• EXERCISE DIRECTIONS
Can you copy every one of the records below line for line, without the pictures?
============================================================
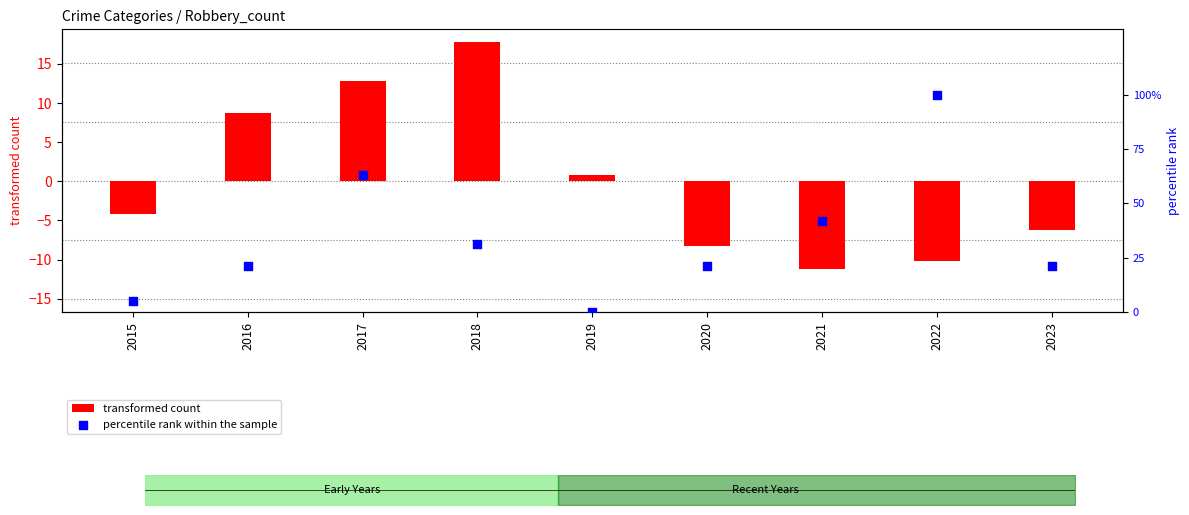

What are all the series names shown in the legend?

transformed count, percentile rank within the sample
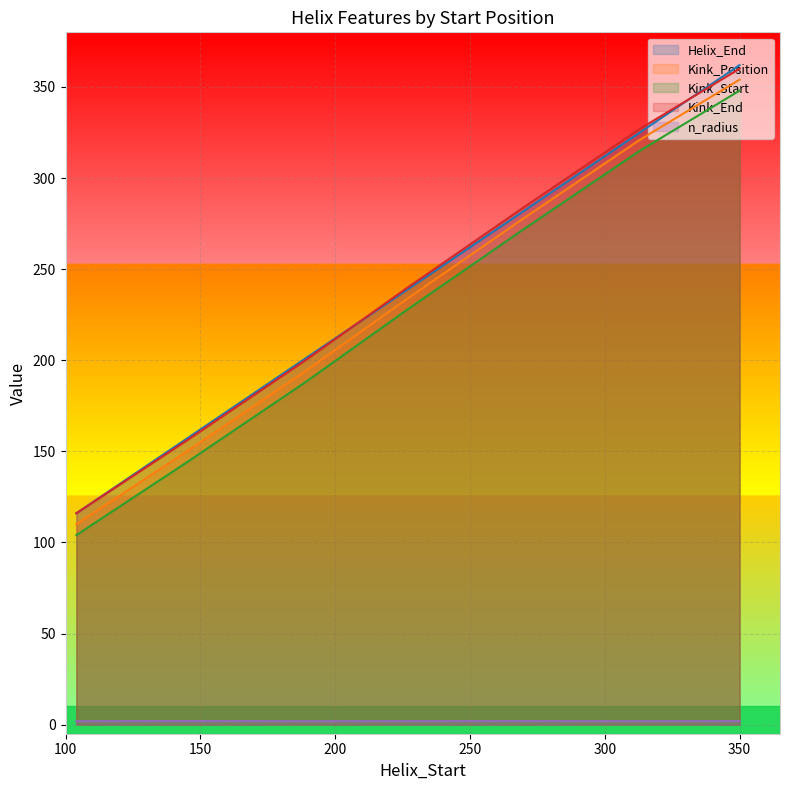

Where is Kink_Position nearest to the value 232?

226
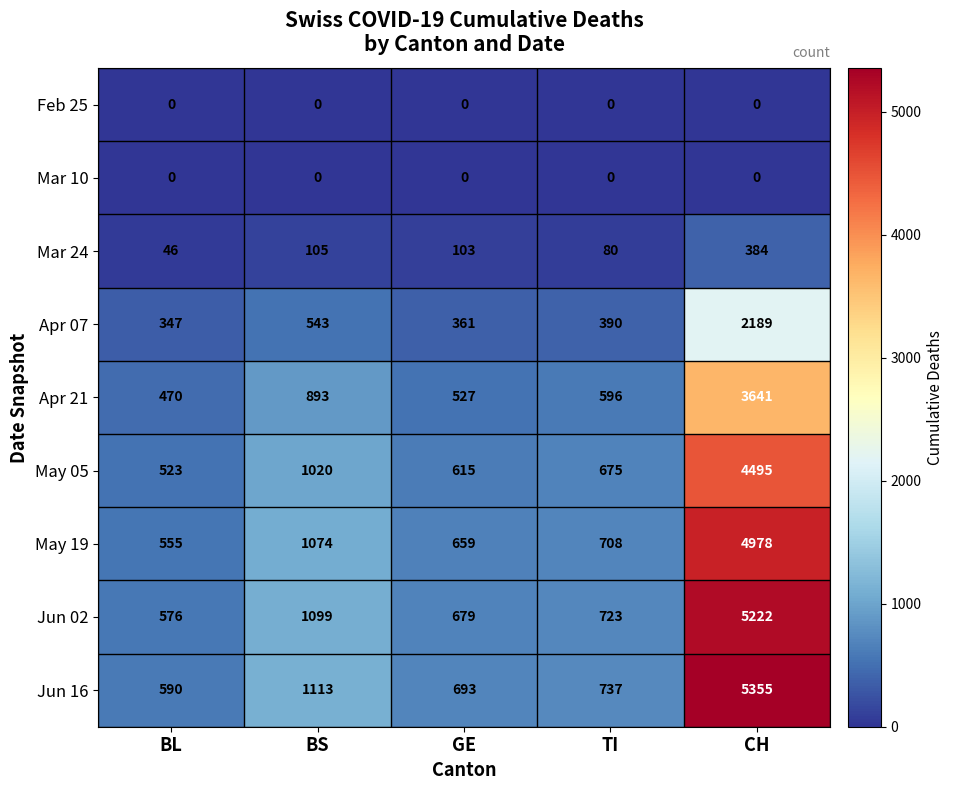

List the labels in order of Mar 24 value, smallest first.

BL, TI, GE, BS, CH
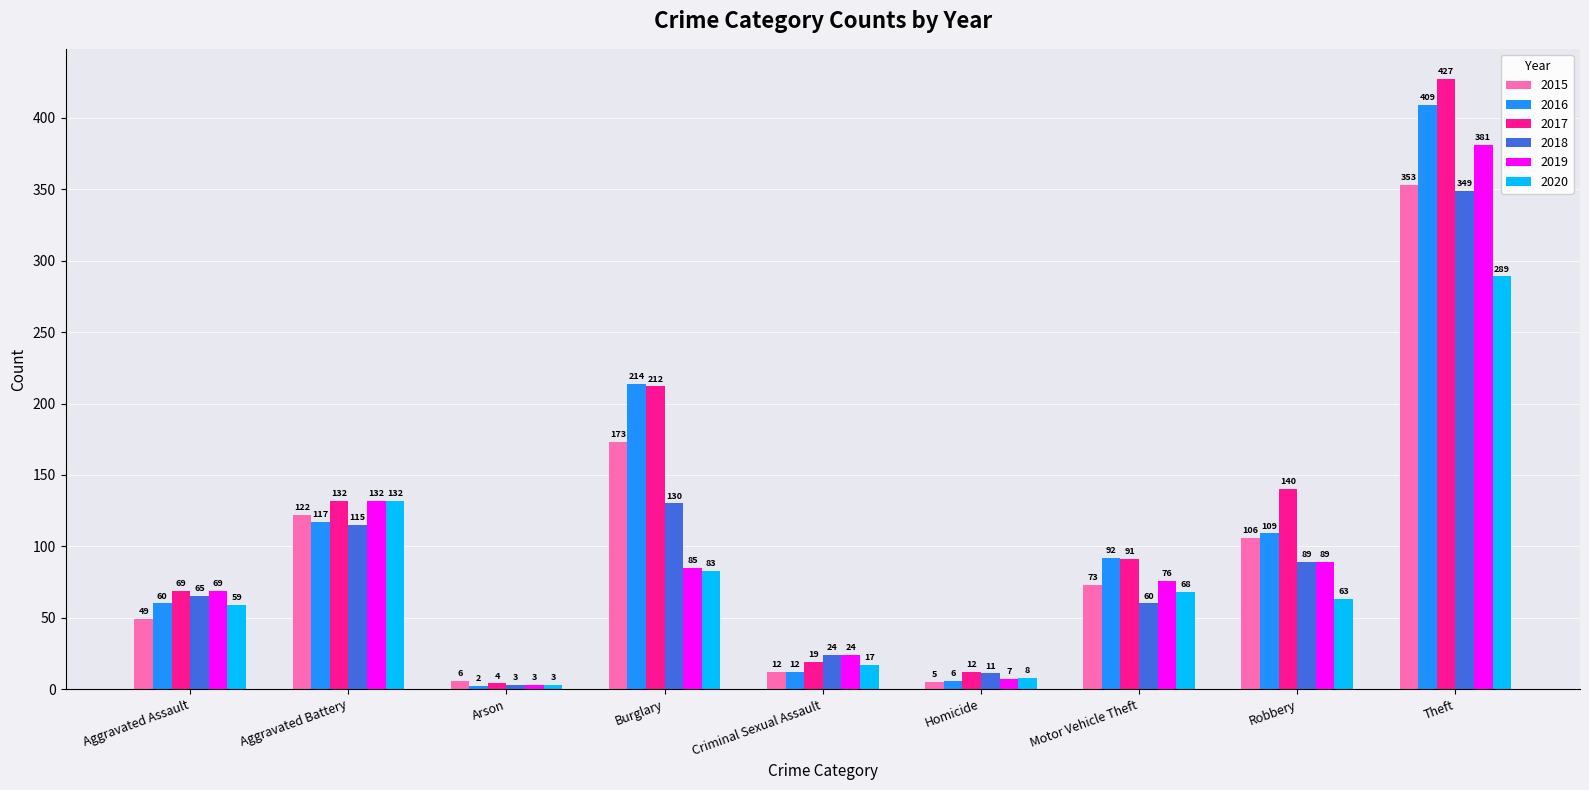

Reading right to left, extract all data points from this chart.

2015: 353	106	73	5	12	173	6	122	49
2016: 409	109	92	6	12	214	2	117	60
2017: 427	140	91	12	19	212	4	132	69
2018: 349	89	60	11	24	130	3	115	65
2019: 381	89	76	7	24	85	3	132	69
2020: 289	63	68	8	17	83	3	132	59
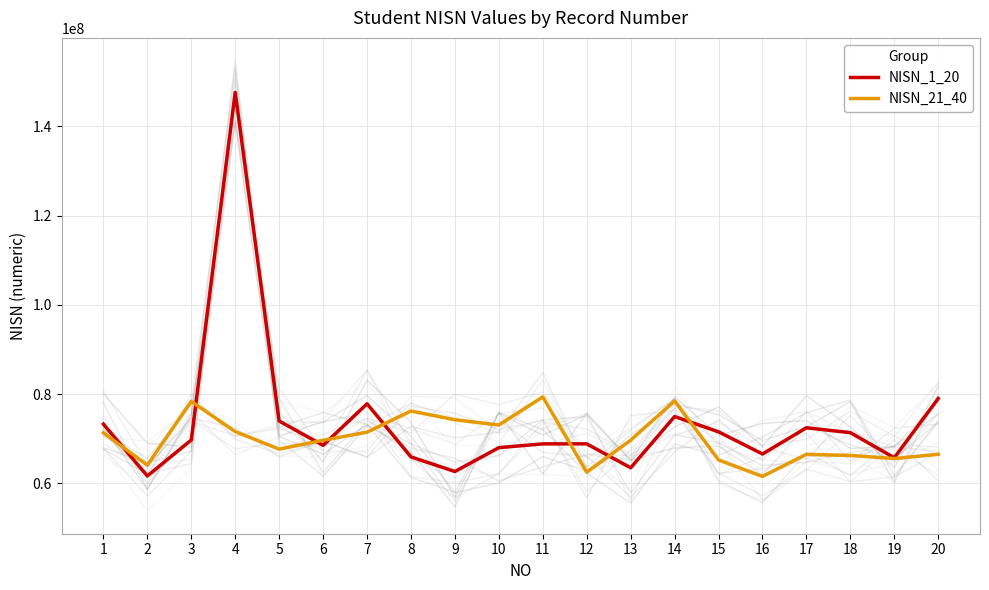

What is the difference between the NISN_1_20 values at 13 and 2?

1833914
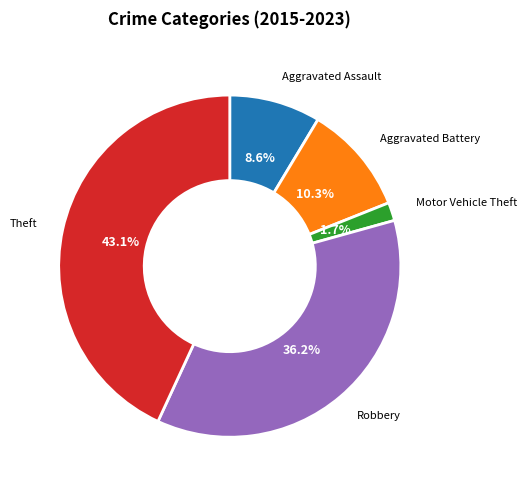

Which category has the biggest portion of the pie?

Theft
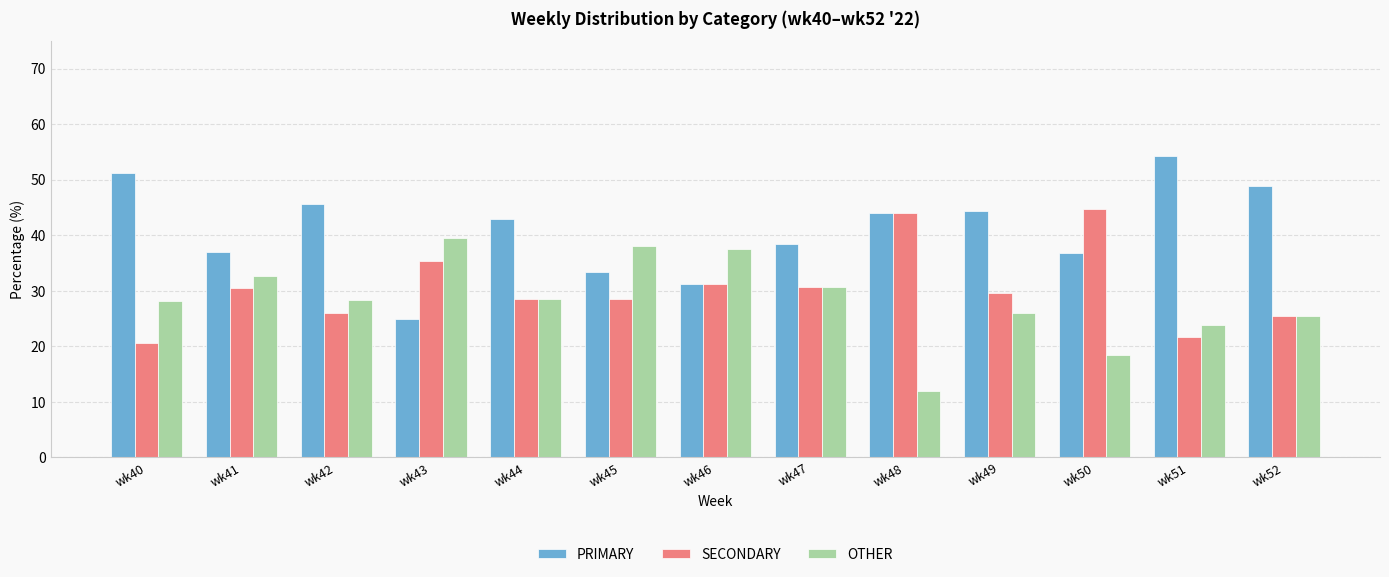

What is the total value across all series at wk44?

100.0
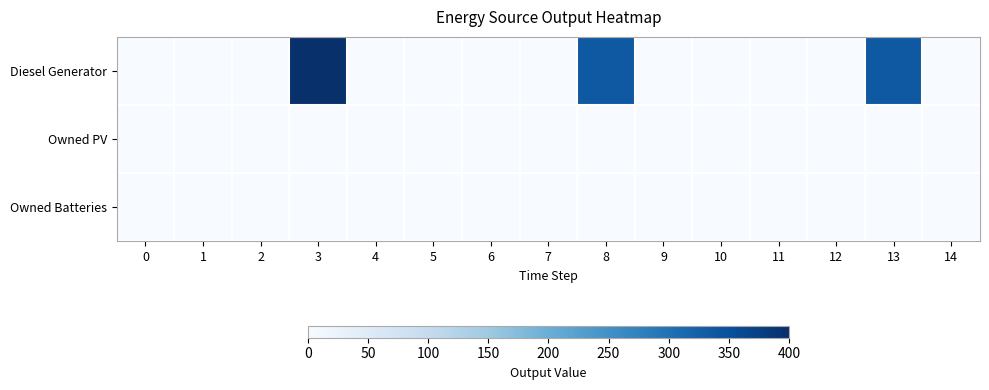

Which series has the largest total across all categories?

row_0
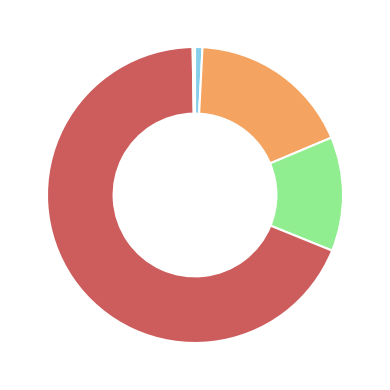

Is there a majority slice in this chart?

Yes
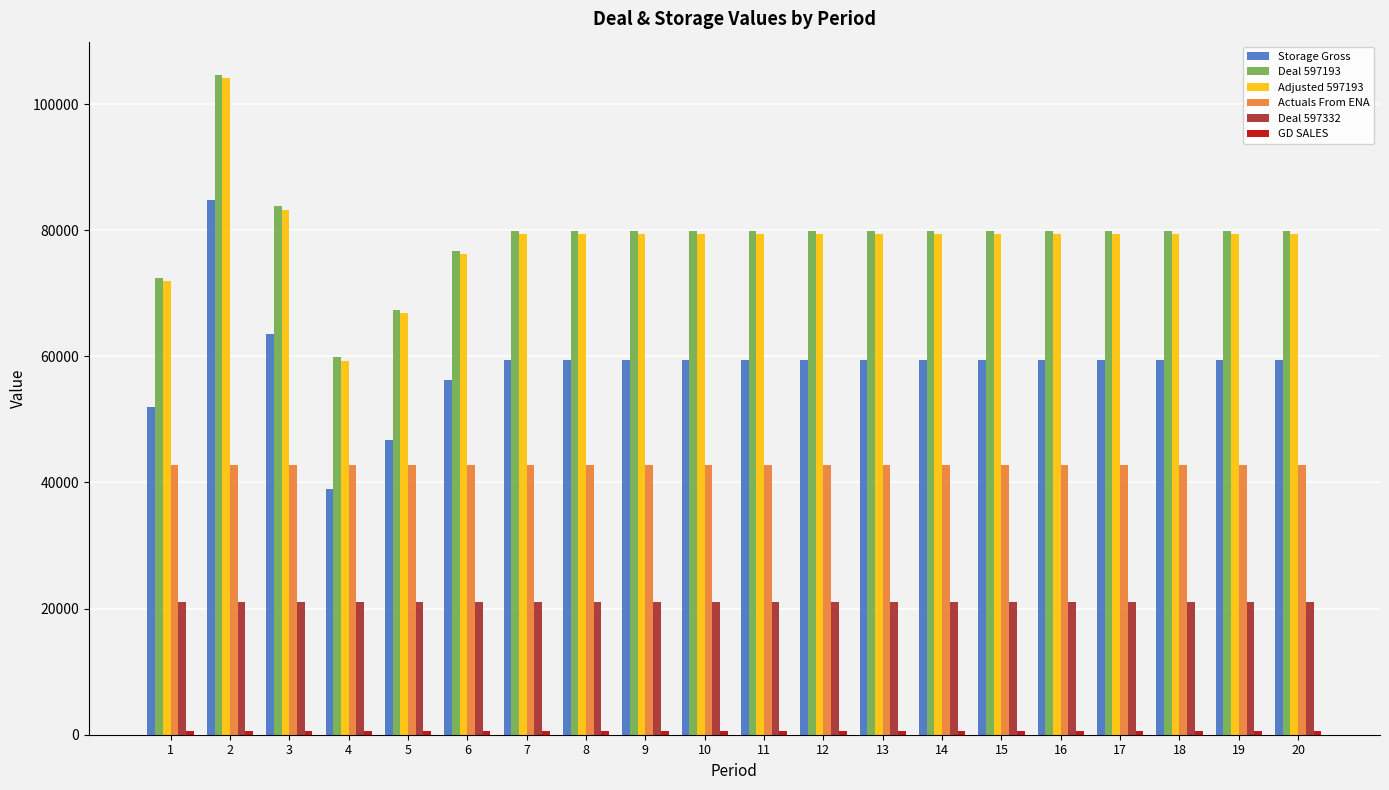

What is the minimum value for Deal 597193?

59870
============================================================
• ANSWER SECTION
What are all the series names shown in the legend?

transformed count, percentile rank within the sample

Where is Kink_Position nearest to the value 232?

226

List the labels in order of Mar 24 value, smallest first.

BL, TI, GE, BS, CH

Reading right to left, extract all data points from this chart.

2015: 353	106	73	5	12	173	6	122	49
2016: 409	109	92	6	12	214	2	117	60
2017: 427	140	91	12	19	212	4	132	69
2018: 349	89	60	11	24	130	3	115	65
2019: 381	89	76	7	24	85	3	132	69
2020: 289	63	68	8	17	83	3	132	59

What is the difference between the NISN_1_20 values at 13 and 2?

1833914

Which category has the biggest portion of the pie?

Theft

What is the total value across all series at wk44?

100.0

Which series has the largest total across all categories?

row_0

Is there a majority slice in this chart?

Yes

What is the minimum value for Deal 597193?

59870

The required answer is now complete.